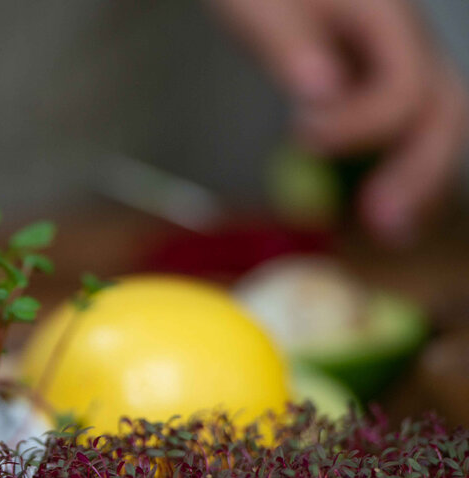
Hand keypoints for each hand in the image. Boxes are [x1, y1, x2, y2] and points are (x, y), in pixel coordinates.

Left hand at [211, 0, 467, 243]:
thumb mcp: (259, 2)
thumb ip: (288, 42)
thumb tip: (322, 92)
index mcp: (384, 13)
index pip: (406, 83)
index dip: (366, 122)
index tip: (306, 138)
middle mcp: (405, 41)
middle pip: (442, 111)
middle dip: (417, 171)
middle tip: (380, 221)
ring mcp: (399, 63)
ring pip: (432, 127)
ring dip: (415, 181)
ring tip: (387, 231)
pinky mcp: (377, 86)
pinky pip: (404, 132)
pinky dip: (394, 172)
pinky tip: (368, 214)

* * *

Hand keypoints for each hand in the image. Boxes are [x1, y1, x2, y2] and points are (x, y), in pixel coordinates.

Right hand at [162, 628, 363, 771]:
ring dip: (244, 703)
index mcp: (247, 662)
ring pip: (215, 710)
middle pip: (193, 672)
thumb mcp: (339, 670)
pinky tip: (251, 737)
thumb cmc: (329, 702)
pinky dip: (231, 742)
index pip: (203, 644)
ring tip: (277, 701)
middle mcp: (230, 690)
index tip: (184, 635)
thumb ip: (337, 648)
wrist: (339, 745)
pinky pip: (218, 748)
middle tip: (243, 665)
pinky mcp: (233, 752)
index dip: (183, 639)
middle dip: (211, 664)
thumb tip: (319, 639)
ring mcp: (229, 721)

Problem description: Whenever the string "middle" shows up in a line of the entries, copy that line.

Answer box:
middle mcp: (405, 41)
middle pip: (442, 111)
middle dip: (417, 171)
middle tip: (380, 221)
middle pip: (193, 672)
middle mcp: (230, 690)
middle tip: (243, 665)
middle dip: (211, 664)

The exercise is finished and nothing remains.